Laura leva les yeux et croisa le regard de Vinsley. Il la fixait comme il la fixait toujours : d’une manière profonde, tendre et intense. Elle baissa les yeux la première. Mme Fainmore se lança au secours de sa fille et l’entraîna sur les côtés. Elle essaya de limiter les dégâts en dissimulant la tâche sous un amas de fleurs blanches dont la longue tige partait de l’épaule et descendait jusque sous ses reins où Mme Fainmore la noua. Le résultat fut remarquable. Ce long tracé de fleurs apportait une note originale à la tenue.

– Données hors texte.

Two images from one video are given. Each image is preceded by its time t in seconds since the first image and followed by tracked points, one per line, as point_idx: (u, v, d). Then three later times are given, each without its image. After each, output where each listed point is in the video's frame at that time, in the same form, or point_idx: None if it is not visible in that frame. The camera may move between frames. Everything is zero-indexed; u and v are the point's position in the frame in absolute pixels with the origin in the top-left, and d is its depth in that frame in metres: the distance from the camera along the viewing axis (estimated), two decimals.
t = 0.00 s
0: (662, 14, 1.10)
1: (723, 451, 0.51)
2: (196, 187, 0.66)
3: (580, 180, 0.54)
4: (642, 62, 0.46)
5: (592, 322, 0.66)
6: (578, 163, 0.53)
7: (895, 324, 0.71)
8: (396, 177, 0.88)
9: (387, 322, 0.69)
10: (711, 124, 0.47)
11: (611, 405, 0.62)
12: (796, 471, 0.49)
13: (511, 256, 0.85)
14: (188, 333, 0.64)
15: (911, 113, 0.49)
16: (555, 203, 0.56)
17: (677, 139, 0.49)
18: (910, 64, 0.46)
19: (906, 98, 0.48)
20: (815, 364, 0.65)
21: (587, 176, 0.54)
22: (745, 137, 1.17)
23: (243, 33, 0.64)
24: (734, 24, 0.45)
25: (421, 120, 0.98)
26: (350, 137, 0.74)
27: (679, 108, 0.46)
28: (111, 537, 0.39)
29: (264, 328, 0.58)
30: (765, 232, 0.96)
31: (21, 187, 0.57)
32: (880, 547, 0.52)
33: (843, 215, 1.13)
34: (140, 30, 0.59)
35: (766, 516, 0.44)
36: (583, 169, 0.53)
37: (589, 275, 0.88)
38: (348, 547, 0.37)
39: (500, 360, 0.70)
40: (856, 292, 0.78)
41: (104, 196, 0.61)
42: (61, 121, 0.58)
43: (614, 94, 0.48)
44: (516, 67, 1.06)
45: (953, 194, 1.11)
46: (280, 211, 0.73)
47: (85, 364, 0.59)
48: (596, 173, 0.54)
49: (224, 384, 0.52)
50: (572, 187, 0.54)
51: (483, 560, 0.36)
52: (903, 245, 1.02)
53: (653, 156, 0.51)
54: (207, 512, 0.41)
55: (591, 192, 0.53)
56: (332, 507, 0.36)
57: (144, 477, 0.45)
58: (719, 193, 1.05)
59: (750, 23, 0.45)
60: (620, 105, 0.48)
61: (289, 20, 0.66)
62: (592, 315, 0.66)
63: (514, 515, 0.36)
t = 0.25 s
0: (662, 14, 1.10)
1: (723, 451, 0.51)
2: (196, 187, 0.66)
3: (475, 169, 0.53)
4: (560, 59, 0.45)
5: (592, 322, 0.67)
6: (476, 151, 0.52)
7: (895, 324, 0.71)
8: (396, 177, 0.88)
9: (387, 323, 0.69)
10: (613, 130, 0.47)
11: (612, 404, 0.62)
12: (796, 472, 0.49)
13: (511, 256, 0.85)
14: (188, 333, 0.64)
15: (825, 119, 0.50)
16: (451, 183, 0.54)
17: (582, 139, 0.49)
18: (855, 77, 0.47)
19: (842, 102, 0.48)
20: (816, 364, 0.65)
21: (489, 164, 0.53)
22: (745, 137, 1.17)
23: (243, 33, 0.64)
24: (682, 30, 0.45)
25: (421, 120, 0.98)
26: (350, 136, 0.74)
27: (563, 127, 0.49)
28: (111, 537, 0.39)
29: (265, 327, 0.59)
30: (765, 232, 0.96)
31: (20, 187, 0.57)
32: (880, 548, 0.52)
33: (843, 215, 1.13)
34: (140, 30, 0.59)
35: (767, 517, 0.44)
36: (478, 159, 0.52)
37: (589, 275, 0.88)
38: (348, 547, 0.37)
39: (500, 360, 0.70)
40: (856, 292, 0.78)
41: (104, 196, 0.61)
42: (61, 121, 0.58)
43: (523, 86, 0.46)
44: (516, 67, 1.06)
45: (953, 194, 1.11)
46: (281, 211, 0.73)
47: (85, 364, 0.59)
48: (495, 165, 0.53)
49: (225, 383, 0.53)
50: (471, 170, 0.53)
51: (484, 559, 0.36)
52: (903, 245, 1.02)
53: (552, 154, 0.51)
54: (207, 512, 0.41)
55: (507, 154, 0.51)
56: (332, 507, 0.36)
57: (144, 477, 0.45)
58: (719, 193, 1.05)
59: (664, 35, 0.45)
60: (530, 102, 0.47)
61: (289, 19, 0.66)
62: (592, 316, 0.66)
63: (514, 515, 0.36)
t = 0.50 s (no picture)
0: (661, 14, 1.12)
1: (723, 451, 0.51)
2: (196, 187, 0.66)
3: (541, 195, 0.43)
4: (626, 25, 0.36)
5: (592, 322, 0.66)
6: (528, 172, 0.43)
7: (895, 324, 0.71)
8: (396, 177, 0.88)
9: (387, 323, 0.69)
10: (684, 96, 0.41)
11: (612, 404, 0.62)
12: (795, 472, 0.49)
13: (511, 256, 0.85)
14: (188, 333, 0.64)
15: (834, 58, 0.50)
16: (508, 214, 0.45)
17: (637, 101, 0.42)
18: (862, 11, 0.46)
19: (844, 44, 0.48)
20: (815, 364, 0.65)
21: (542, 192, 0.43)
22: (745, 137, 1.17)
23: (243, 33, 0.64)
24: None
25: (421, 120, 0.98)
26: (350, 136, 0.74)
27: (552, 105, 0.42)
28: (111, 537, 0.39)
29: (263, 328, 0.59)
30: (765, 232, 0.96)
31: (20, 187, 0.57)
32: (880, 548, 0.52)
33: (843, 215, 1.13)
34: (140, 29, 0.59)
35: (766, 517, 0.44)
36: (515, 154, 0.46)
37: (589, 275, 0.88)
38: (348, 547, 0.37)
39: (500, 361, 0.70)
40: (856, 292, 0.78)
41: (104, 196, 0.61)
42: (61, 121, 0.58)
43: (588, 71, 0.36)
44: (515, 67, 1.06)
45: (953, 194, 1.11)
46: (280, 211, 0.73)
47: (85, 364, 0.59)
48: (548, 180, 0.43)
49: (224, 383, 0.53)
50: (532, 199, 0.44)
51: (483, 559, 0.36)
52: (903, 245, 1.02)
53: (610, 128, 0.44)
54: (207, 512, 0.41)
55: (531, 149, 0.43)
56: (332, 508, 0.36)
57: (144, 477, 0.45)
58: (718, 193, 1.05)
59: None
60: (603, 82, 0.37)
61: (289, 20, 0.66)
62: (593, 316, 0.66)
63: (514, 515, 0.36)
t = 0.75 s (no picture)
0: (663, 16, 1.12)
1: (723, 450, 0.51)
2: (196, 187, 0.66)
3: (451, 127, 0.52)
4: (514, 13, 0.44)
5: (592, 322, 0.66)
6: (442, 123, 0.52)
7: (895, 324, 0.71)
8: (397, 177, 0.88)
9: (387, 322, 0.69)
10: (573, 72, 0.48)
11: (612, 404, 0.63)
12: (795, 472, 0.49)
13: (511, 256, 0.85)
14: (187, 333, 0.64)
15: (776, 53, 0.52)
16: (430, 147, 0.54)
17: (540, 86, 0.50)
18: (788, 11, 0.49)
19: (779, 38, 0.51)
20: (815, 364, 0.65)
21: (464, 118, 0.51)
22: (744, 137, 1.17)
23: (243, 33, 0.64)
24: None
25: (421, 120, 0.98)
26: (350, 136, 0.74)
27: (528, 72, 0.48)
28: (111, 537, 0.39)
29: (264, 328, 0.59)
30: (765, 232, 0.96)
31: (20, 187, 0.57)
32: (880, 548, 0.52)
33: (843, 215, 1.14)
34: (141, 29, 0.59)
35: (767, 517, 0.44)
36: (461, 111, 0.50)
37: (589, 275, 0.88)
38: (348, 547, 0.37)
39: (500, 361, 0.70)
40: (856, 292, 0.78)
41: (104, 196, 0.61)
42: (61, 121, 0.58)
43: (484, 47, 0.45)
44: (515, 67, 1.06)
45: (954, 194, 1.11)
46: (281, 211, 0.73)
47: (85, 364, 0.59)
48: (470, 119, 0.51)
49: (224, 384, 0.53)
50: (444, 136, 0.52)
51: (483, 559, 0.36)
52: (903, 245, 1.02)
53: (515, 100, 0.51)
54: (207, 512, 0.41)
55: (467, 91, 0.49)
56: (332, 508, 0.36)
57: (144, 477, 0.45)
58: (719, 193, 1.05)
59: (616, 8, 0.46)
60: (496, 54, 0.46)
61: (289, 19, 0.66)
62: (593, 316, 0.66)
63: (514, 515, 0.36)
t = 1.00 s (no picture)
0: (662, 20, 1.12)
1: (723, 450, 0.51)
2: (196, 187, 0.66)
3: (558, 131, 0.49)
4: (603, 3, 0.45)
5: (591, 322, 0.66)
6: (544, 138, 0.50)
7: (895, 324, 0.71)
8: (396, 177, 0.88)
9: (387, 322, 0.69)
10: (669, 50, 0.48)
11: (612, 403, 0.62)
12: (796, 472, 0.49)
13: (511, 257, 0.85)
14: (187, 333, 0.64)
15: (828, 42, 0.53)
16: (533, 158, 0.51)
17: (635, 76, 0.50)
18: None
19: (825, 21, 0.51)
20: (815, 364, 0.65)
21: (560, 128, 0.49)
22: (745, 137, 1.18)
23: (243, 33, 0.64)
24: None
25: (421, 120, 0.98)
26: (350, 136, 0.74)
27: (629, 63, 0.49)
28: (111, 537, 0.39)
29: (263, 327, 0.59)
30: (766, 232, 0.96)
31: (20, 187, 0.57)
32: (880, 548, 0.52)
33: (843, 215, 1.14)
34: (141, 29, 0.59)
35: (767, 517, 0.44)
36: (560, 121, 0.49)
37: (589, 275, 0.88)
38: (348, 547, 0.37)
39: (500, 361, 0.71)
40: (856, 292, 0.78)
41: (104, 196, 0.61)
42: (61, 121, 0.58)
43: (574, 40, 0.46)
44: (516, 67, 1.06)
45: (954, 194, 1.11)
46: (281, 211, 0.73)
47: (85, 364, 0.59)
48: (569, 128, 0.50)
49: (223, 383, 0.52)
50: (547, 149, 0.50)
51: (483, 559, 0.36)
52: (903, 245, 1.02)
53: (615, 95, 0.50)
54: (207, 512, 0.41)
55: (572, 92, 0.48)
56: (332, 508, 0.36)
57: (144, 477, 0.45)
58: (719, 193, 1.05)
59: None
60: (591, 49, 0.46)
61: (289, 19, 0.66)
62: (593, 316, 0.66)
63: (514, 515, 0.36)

Bon nombre de dames complimentèrent Mme Fainmore pour son ingéniosité. Laissée seule tandis que sa mère continuait à recevoir des louanges, Laura souffla. Elle était excédée. Mais qu’était-elle venue faire en cet endroit ? Soudain la tige se décrocha. Avec difficulté, elle essaya de la retrouver sur son épaule mais n’y réussit point. Elle n’avait pas du tout envie de traverser la foule pour rejoindre sa mère qui en était encore à conserver un semblant de modestie devant les dames qui la complimentaient encore et toujours pour sa merveilleuse présence d’esprit et son doigté extraordinaire. Cela dit, la vision de la tige déboutonnée mettrait un terme à leurs louanges. Mieux valait se débrouiller seule. Elle s’acharna sur la tige qu’elle tenta de serrer sur la bretelle, sans succès. Elle paraissait obéir aux ordres de l’élastique de derrière qui la rejetait sur son dos. C’est à ce moment là qu’elle entendit :

– Permettez-moi.

Guillaume lui prit la tige et la ramena sur la bretelle de sa robe. Doucement, il parvint à la fixer dans sa position initiale. Laura contempla les mains de Guillaume dont les doigts effleuraient sa peau. Ce contact la fit tressaillir. Elle observa alors le comte qui maintenait ses yeux sur le travail qu’il exécutait. Alors qu’il allait terminer, leur regard se rencontrèrent. Celui du comte était empreint de gravité, presque féroce. Combien de fois avait-il effleuré sa peau ? Combien de temps pouvait-il encore attendre avant de réclamer une pression plus caressante ? Laura baissa de nouveau les yeux la première, subitement intimidée. Combien de fois s’était-elle sentie prête à s’élancer sur le chemin que ses yeux noirs semblaient lui proposer ? Pourquoi exerçait-il une si forte attraction ? Elle préférait au début qu’il se taise car à chaque fois qu’il parlait c’était pour la mettre de mauvaise humeur. Mais elle dut s’avouer que le silence était d’une nature trop intime finalement. Il avait ce don de la tétaniser dès qu’il la fixait de ses yeux noirs. Elle devait se reprendre et arrêter de se sentir à la merci de cet homme par un simple regard déstabilisant. Elle le remercia donc rapidement et s’en retourna. Guillaume resta un long moment dans la même position, les bras ballants et le souffle court.